Wenn der Gesetzentwurf die Zustimmung des Parlaments erhält und in Kraft tritt, wird die FSA ab 2025 mit der Erteilung von Lizenzen an Kryptowährungsdienstleister beginnen. Bestehende FIU-Lizenzinhaber müssen mit einer Übergangsfrist rechnen und müssen bis Ende des Jahres eine FSA-Lizenz beantragen. Der estnische Finanzminister Mart Võrklaev zeigte sich zuversichtlich in den Lizenzierungsprozess und betonte, dass seriöse Dienstleister die erforderlichen Lizenzen von der Finanzaufsichtsbehörde erhalten können.

Erhöhte Strafen für Verstöße gegen die Geldwäschebekämpfung

Ein bemerkenswerter Aspekt des Gesetzesvorschlags ist die Einführung erheblich erhöhter Bußgelder für Verstöße gegen die Geldwäsche (AML). Während das aktuelle nationale Gesetz Geldstrafen von bis zu 40.000 Euro (43.450 US-Dollar) zulässt, könnten die Strafen nach dem neuen Gesetz auf bis zu 5 Millionen Euro (5,2 Millionen US-Dollar) ansteigen. Diese erhebliche Eskalation unterstreicht Estlands Engagement bei der Bekämpfung von Finanzkriminalität und der Sicherstellung der strikten Einhaltung der Kryptowährungsvorschriften .

Der Gesetzentwurf zielt darauf ab, Estland an die Vorschriften der Europäischen Union für Märkte für Krypto-Assets (MiCA) anzupassen, ein Schritt, der darauf abzielt, die Regulierungsrahmen in den Mitgliedstaaten zu harmonisieren.
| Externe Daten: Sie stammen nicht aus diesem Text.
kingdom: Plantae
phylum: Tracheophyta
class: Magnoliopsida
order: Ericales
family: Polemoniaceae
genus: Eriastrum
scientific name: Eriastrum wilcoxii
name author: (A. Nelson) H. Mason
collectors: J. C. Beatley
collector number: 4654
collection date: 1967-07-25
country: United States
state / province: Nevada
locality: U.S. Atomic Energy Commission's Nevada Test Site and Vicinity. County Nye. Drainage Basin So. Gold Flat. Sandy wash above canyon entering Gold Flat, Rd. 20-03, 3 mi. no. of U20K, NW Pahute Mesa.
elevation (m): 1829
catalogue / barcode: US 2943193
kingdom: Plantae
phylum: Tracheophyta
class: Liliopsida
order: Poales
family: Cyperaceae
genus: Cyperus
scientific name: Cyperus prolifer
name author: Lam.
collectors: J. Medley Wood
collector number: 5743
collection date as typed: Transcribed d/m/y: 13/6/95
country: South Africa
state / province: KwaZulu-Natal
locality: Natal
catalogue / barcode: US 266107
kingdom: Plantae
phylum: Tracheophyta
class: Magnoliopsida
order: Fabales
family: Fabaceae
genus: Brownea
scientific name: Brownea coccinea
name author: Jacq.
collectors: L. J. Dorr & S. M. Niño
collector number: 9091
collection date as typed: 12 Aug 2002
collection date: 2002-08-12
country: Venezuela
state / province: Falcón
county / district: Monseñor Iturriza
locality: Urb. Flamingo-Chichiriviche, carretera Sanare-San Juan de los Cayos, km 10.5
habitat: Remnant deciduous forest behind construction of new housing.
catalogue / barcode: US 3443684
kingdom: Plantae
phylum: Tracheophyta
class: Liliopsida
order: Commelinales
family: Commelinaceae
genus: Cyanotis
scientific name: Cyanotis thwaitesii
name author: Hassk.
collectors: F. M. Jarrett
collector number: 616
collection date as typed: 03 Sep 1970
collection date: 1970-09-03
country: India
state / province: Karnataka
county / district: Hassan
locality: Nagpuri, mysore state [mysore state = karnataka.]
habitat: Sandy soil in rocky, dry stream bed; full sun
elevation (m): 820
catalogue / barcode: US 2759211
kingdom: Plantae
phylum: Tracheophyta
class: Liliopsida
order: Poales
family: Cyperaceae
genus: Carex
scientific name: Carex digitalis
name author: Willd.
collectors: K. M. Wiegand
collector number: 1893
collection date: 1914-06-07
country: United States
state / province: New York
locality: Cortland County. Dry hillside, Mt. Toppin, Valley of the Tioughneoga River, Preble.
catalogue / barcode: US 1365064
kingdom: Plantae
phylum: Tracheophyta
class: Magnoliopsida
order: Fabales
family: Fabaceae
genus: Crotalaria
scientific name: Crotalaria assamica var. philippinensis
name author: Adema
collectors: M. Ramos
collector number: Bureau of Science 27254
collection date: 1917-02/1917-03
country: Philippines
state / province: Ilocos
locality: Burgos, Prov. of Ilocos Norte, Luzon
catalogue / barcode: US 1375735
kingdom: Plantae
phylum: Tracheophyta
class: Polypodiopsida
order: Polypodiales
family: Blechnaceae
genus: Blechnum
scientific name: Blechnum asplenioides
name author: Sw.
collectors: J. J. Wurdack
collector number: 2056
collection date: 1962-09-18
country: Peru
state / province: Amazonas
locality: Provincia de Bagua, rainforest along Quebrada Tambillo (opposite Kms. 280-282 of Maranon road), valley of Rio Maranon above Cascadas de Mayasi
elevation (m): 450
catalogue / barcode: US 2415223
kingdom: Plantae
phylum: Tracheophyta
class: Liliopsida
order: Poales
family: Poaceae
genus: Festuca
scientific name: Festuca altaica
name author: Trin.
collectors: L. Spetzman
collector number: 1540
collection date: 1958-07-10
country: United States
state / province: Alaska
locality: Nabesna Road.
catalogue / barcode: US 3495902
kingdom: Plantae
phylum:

Darüber hinaus würde die vorgeschlagene Gesetzgebung die Wertpapierprospektpflicht ändern und den proaktiven Ansatz Estlands bei der regulatorischen Weiterentwicklung im Einklang mit umfassenderen europäischen Richtlinien widerspiegeln.

Estlands kryptofreundliche Entwicklung

Estland positionierte sich erstmals im Jahr 2017 als kryptofreundliche Jurisdiktion und erließ Gesetze, die die Gründung und den Betrieb von Kryptowährungsunternehmen erleichterten und gleichzeitig die Registrierungsprozesse rationalisierten, einschließlich der Einführung der E-Residency. Allerdings führte das Land im Jahr 2020 nach einem nicht kryptobezogenen Korruptionsskandal strengere Vorschriften ein, was einen Wandel hin zu einer vorsichtigeren Regulierungspolitik signalisierte.

Während Estland Fortschritte bei der Umsetzung einer umfassenden Regulierung für Kryptowährungsdienstleister macht, warten Interessenvertreter in der gesamten Branche mit großem Interesse auf das Ergebnis der bevorstehenden Parlamentsabstimmung. Angesichts der Möglichkeit höherer Strafen und einer strengeren Aufsicht durch die Finanzaufsichtsbehörde unterstreicht der Gesetzesvorschlag Estlands Engagement für die Förderung eines robusten und konformen Kryptowährungs-Ökosystems bei gleichzeitiger Anpassung an die sich entwickelnden europäischen Regulierungsstandards.